NLT Suddenly, two men, Moses and Elijah, appeared and began talking with Jesus.
KJV And, behold, there talked with him two men, which were Moses and Elias:

What does Luke 9:30 mean?

Jesus has brought Peter, James, and John to the top of a mountain. Jesus is praying; the other three are asleep (Luke 9:32). As Jesus glows with glory, Moses and Elijah appear to talk about His coming departure from earthly ministry (Luke 9:28–29, 31). There are several theories as to why these two specific men come to speak with Jesus.

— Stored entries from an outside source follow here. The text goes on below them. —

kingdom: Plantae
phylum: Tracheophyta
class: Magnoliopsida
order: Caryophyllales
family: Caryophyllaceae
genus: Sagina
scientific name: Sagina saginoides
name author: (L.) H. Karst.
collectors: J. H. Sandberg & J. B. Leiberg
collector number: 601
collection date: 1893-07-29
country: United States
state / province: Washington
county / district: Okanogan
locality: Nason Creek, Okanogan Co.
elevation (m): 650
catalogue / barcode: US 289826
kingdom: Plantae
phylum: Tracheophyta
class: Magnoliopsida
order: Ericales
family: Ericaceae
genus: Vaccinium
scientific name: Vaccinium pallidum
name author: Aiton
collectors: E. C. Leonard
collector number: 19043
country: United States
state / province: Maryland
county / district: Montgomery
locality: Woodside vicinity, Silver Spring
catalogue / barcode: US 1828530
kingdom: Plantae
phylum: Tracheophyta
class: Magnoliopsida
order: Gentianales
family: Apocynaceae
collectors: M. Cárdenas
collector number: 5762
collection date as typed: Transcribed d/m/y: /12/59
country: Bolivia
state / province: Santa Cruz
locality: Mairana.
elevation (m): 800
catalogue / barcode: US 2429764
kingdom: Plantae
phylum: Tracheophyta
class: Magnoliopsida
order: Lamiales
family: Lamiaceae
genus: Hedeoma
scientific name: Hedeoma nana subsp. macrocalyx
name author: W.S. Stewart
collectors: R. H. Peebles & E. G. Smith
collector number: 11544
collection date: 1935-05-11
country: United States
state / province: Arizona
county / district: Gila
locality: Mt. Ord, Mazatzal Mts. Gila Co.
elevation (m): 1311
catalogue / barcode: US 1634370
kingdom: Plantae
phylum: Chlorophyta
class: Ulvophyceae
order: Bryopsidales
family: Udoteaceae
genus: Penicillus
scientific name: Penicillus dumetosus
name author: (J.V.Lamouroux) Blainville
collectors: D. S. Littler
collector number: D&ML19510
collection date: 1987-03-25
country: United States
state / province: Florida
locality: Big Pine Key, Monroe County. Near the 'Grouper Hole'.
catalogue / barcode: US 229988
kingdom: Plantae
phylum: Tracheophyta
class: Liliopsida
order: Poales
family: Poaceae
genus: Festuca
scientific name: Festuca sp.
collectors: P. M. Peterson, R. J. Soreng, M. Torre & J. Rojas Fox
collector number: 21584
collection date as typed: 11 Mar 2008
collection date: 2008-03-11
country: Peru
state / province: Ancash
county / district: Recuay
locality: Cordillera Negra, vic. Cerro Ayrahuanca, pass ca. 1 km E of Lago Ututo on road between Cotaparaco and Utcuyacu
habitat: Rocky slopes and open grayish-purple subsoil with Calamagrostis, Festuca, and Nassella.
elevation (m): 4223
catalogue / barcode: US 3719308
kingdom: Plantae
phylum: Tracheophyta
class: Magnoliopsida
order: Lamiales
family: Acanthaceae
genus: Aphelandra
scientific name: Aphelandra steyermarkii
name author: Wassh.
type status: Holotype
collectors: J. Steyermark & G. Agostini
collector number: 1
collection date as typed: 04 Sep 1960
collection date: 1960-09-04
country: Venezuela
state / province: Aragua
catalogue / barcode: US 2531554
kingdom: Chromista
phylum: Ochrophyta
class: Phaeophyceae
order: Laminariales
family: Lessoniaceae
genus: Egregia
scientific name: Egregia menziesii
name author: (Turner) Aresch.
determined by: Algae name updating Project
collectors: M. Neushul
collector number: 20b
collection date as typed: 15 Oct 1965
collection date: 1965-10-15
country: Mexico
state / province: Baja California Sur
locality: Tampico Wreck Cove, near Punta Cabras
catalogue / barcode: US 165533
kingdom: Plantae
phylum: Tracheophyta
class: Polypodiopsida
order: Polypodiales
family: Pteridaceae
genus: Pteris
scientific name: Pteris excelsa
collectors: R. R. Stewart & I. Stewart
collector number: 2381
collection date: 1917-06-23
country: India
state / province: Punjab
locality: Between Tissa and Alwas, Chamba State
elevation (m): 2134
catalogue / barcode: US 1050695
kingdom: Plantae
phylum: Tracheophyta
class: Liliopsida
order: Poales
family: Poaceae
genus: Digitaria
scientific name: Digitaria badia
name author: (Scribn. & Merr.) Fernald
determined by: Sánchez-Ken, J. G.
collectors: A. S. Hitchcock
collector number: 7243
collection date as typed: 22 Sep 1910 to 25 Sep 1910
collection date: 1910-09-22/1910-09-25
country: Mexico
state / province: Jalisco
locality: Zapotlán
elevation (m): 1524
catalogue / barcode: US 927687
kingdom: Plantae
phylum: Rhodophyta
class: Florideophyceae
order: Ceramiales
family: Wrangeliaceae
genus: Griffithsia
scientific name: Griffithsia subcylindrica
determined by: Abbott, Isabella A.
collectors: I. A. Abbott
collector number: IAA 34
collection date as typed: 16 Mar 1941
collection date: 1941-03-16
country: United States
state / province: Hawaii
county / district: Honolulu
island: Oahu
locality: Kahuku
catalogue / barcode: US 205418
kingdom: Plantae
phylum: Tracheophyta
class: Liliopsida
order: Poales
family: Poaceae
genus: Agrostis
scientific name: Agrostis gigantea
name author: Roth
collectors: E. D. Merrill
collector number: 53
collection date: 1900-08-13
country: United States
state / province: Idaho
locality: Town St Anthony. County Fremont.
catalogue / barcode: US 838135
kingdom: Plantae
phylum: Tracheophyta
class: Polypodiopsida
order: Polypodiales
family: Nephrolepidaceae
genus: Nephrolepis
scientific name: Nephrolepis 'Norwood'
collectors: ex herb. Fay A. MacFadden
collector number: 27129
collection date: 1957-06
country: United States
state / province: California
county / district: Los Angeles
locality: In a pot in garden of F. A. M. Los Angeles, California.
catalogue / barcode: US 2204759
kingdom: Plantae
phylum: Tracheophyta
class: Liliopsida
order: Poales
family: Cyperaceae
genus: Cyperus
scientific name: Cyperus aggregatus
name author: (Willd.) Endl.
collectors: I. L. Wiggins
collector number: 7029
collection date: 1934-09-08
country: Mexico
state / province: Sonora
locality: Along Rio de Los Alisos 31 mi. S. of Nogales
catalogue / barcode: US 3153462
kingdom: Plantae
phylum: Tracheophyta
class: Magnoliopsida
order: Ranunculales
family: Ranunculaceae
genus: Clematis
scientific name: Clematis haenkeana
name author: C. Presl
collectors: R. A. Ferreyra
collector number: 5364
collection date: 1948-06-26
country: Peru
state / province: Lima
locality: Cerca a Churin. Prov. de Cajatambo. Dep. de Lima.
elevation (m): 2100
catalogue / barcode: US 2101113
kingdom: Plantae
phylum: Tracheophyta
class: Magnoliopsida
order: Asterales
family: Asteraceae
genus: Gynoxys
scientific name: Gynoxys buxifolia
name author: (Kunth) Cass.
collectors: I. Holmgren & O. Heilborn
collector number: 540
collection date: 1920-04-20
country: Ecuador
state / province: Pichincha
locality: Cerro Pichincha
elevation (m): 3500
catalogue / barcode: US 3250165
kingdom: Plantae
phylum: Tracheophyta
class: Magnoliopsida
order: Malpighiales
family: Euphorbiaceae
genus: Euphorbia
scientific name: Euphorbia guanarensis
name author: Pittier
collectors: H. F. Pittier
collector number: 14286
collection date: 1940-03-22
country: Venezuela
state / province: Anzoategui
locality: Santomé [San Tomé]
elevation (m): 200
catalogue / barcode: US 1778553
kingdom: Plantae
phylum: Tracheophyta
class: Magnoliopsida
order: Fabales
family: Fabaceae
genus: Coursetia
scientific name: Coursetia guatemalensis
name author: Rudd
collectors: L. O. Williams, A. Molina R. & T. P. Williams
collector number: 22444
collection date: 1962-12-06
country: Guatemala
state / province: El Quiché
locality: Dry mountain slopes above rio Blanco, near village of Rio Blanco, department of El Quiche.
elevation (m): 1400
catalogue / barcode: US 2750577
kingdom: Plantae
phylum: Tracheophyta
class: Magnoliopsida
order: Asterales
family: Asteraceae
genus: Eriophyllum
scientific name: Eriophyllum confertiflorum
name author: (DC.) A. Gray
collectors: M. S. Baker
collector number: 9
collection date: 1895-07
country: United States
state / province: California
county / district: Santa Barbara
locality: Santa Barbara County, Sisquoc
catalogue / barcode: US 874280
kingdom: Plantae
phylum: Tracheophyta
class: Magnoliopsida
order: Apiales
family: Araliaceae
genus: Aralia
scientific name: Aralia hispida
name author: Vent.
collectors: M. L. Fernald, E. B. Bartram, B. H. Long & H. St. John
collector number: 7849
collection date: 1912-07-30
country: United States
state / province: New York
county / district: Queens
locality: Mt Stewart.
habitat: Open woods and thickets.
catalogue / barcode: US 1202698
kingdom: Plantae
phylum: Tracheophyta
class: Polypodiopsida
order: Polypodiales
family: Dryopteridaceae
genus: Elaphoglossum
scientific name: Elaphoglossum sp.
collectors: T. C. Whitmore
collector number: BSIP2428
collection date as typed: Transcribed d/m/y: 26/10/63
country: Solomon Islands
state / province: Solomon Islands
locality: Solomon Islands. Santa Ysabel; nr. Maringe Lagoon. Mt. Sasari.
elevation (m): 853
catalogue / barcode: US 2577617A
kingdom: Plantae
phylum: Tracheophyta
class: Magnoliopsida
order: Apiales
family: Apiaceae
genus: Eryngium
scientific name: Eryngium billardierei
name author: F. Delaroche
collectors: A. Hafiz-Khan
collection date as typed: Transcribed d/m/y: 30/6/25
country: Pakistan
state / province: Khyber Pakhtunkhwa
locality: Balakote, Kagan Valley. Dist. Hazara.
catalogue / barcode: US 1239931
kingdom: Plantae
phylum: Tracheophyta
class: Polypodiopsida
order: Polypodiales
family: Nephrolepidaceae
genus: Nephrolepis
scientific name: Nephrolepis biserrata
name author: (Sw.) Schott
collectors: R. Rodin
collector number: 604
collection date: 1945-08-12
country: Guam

The most common theory is that Moses represents "the Law" and Elijah "the prophets," encompassing all Jewish Scripture and the history of God's people (Matthew 5:17; Luke 16:16). Another is that, more generally, they are thought of as the most prominent prophets of the Old Testament. At least for Moses, this is an easy case to make. The entire experience seems to validate Moses' appearance. They are speaking of Jesus' "departure," written in Greek as exodos. Jesus' face shines like Moses' did when He spoke with God on Mount Sinai (Matthew 17:2; Exodus 34:29). Like Moses, Jesus is gathering His people into a cohesive group to worship God. And, most importantly, Jesus is the prophet Moses promised (Deuteronomy 18:15).

Elijah, however, was not necessarily revered as much as other prophets, such as Samuel. Yet because Elijah was taken alive to heaven (2 Kings 2:9–12), he was expected to return. In fact Malachi prophesied, "Behold, I will send you Elijah the prophet before the great and awesome day of the Lᴏʀᴅ comes" (Malachi 4:5). Malachi spoke of a messenger that would herald the Messiah (Malachi 3:1), seemingly linked to Elijah. In a way, John the Baptist fulfilled that prophecy (Matthew 11:7–14), but here Elijah does it personally. Elijah's appearance at the transfiguration might have also been meant to counter the common notion that Jesus was a returned Elijah (Luke 9:8, 19).

In addition, Jesus' ministry does represent Elijah's. Neither had the support of a political leader, as Samuel and Isaiah did. Both vigorously cleaned the land of idolatry (1 Kings 18:20–40; Luke 19:45–46). Both sought God's comfort on solitary mountains (1 Kings 19; Mark 6:46). And both used miracles to meet the needs of people (1 Kings 17:8–24; Luke 7:11–17; 9:10–17). Still, those are relatively shallow parallels.

Moses and Elijah's presence on the mountaintop, in addition to the description of the two witnesses' ministry, have suggested to some that they will be the two witnesses during the tribulation (Revelation 11:1–13). Some go as far as to say that because we do not know where Moses was buried and no one saw him die, he did not die but was taken up to heaven like Elijah, a claim contradicted by Scripture (Deuteronomy 34). Others say the two witnesses will be Elijah and Enoch (Genesis 5:24) because both were taken to heaven without dying. Still others say the witnesses will not be the return of anyone, but rather two currently unknown believers. In truth, we do not know who the two witnesses will be.

The idea that the spirits of loved ones who have died can visit us is common. The Bible doesn't support this belief. Elijah never died, so far as Scripture tells us. Moses, however, died, yet appears during the transfiguration with Jesus. This is one of only two cases in the Bible where the dead return to earth to speak with someone. The first instance was when King Saul visited a medium and asked her to bring back Samuel. God sent Samuel, much to the witch's surprise, but Samuel wasn't happy about it (1 Samuel 28:8–15).